After a successful 2014 campaign that was mostly offensively led, Blue Jays’ ticket holders will get to witness Toronto’s high powered bats at Rogers Centre first hand again this season. To improve for 2015, the Blue Jays made a few offseason moves in their favor. The acquisition of 3B Josh Donaldson to replace the often injured Brett Lawrie will bring some firepower to the top of the lineup. Russell Martin, arguably one of the best catchers in baseball inked a five-year deal and brings experience to the squad at the position. Melky Cabrera, Colby Rasmus and Adam Lind are all gone, but bringing in Donaldson
and Martin along with Michael Saunders and top prospect Dalton Pompey, should improve the Blue Jay’s batting average and on-base percentage. It’s not often that a team that is considered a contender enters the season with six rookies on their opening day roster but it looks like the Blue Jays will do just that. Manager John Gibbons thinks they are mentally tough and ready for the big leagues. The performances of Aaron Sanchez and Daniel Norris in the rotation will go a long way in determining if this team can head to the next level. With the AL East all looking to improve on a mediocre showing in 2014, this year’s Blue Jays should be right in the thick of it and have a chance to contend for a playoff spot in 2015. They will open the season against the Yankees on Monday April 6th in New York.
After the MLB had moved as many teams out west as they possibly could, the league needed to find a new direction in which to expand. That direction would be north and the Toronto Blue Jays would be one of two Canadian clubs to join the league.
Predictably and understandably the Jays struggled quite mightily in these first few seasons, but eventually the roster had ample talent and the franchise became a power in the AL East.

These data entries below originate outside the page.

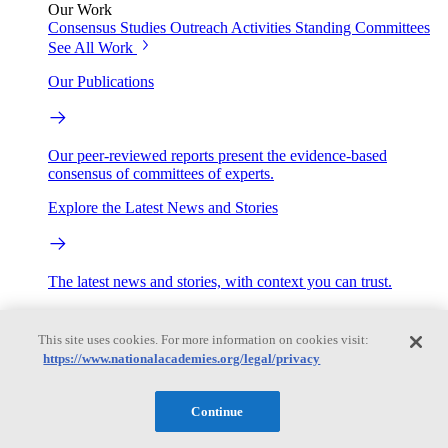
Our Work
Consensus Studies
Outreach Activities
Standing Committees
See All Work
Our Publications
Our peer-reviewed reports present the evidence-based
consensus of committees of experts.
Explore the Latest News and Stories
The latest news and stories, with context you can trust.
Events
This site uses cookies. For more information on cookies visit:
https://www.nationalacademies.org/legal/privacy
Convening Activities
Roundtables and Forums
Workshops
Continue
Seminar/Webinar/Lecture Series
Events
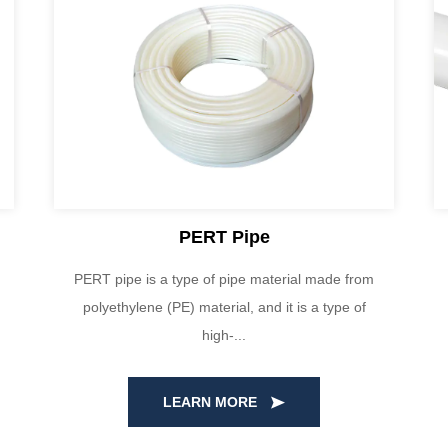
PERT Pipe
PERT pipe is a type of pipe material made from
polyethylene (PE) material, and it is a type of
high-...
LEARN MORE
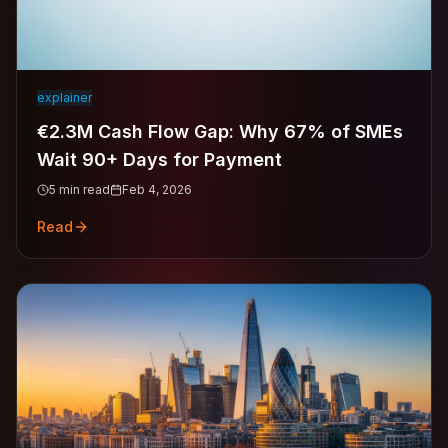
explainer
€2.3M Cash Flow Gap: Why 67% of SMEs
Wait 90+ Days for Payment
5
min read
Feb 4, 2026
Read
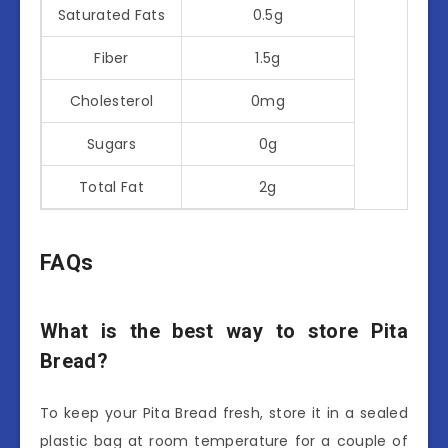
Saturated Fats
0.5g
Fiber
1.5g
Cholesterol
0mg
Sugars
0g
Total Fat
2g
FAQs
What is the best way to store Pita
Bread?
To keep your Pita Bread fresh, store it in a sealed
plastic bag at room temperature for a couple of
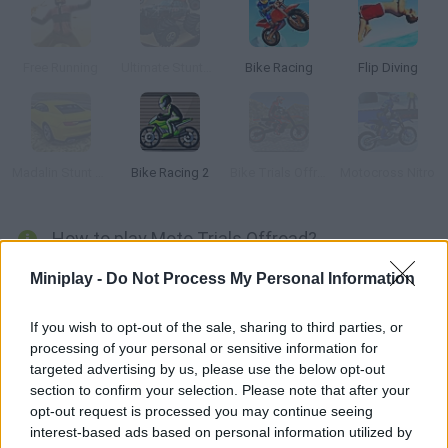
Free Running
Ultimate Stunts 3D
Bike Racing
Flip Diving
Madalin Stunt Cars 2
Bike Racing 2
Bike Trials Offroad
Motocross Nitro
How to play Moto Trials Offroad?
Get on your trial bike and manage to complete the track
Miniplay -
Do Not Process My Personal Information
without falling. Enjoy the wonderful 3D stages, do all kinds of
tricks and dodge the obstacles!
If you wish to opt-out of the sale, sharing to third parties, or
processing of your personal or sensitive information for
targeted advertising by us, please use the below opt-out
section to confirm your selection. Please note that after your
Tags
opt-out request is processed you may continue seeing
interest-based ads based on personal information utilized by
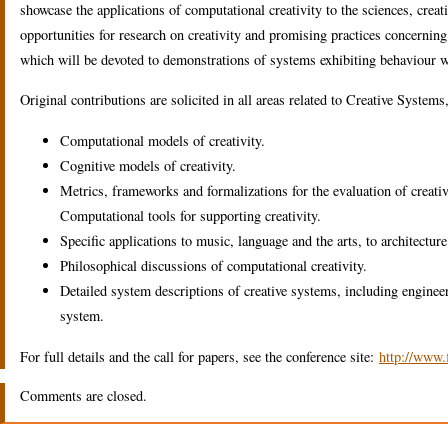
showcase the applications of computational creativity to the sciences, crea
opportunities for research on creativity and promising practices concerning
which will be devoted to demonstrations of systems exhibiting behaviour 
Original contributions are solicited in all areas related to Creative Systems
Computational models of creativity.
Cognitive models of creativity.
Metrics, frameworks and formalizations for the evaluation of creati
Computational tools for supporting creativity.
Specific applications to music, language and the arts, to architecture
Philosophical discussions of computational creativity.
Detailed system descriptions of creative systems, including engineer
system.
For full details and the call for papers, see the conference site:
http://www.
Comments are closed.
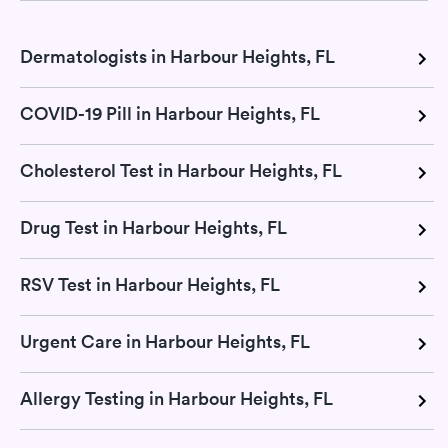
Dermatologists in Harbour Heights, FL
COVID-19 Pill in Harbour Heights, FL
Cholesterol Test in Harbour Heights, FL
Drug Test in Harbour Heights, FL
RSV Test in Harbour Heights, FL
Urgent Care in Harbour Heights, FL
Allergy Testing in Harbour Heights, FL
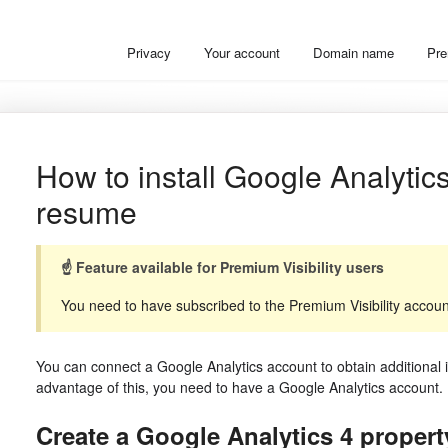
Privacy
Your account
Domain name
Pre
How to install Google Analyti
resume
☝️ Feature available for Premium Visibility users
You need to have subscribed to the Premium Visibility account 
You can connect a Google Analytics account to obtain additional i
advantage of this, you need to have a Google Analytics account.
Create a Google Analytics 4 propert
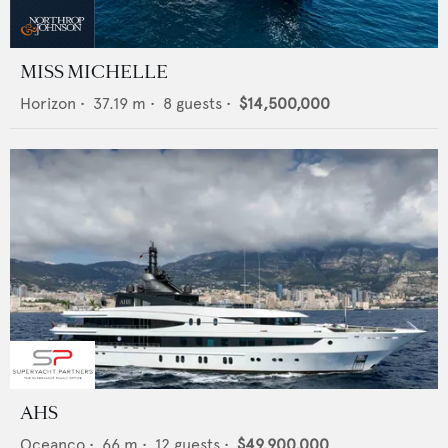
MISS MICHELLE
Horizon
•
37.19
m •
8
guests •
$14,500,000
AHS
Oceanco
•
66
m •
12
guests •
$49,900,000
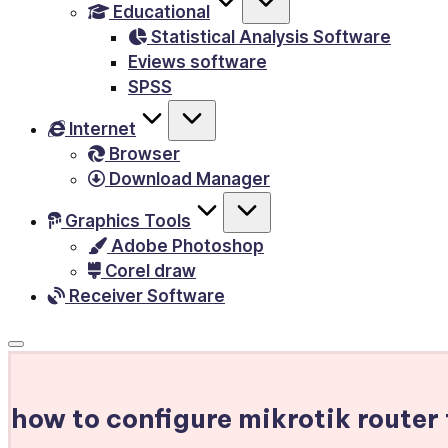
Educational
&
Statistical Analysis Software
E-
Eviews software
Books,
SPSS
PC
Internet
Games,
Browser
Scripts
Download Manager
and
much
Graphics Tools
Adobe Photoshop
more.
Corel draw
Receiver Software
how to configure mikrotik router 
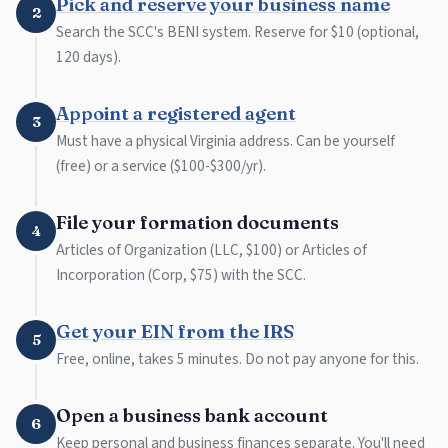
Pick and reserve your business name
2
Search the SCC's BENI system. Reserve for $10 (optional,
120 days).
Appoint a registered agent
3
Must have a physical Virginia address. Can be yourself
(free) or a service ($100-$300/yr).
File your formation documents
4
Articles of Organization (LLC, $100) or Articles of
Incorporation (Corp, $75) with the SCC.
Get your EIN from the IRS
5
Free, online, takes 5 minutes. Do not pay anyone for this.
Open a business bank account
6
Keep personal and business finances separate. You'll need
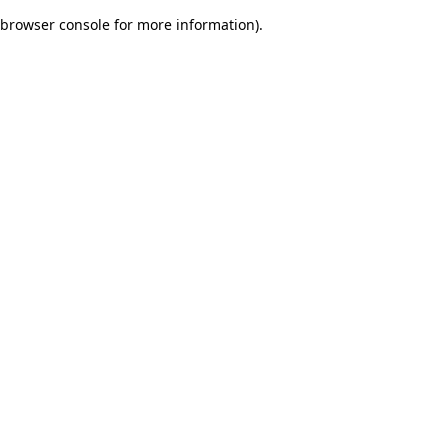
browser console for more information)
.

The core of those clubs in the late 1980s included SP Dave Stieb, OF Jesse Barfield, OF George Bell, and SS Tony Fernandez.
Toronto consistently flirted with 90 wins and managed to win a couple division titles to close out the decade. Yet, the most memorable Blue Jays teams were those in the early 1990s. The teams that won back-to-back World Series titles in 1992 and 1993 will go down as two of the best in the history of baseball.
Not only had the front office added 2B Roberto Alomar, RF Joe Carter and CF Devon White to the playing field, but John Olerud came up to play first base, Par Borders was a solid veteran addition behind the plate, and Dave Winfield fit quite nicely at DH. The starting rotation still had Dave Stieb, but now he had Jimmy Key, Jack Morris, David Cone, and David Wells to fill out the rotation. This is as fine a collection of talent as there has ever been in the MLB. Really it is a wonder the club did not win more than two World Series. In the years since, the Blue Jays have avoided bottoming out while playing in the ultra-competitive AL East and have again been forgotten by most of the MLB fan base.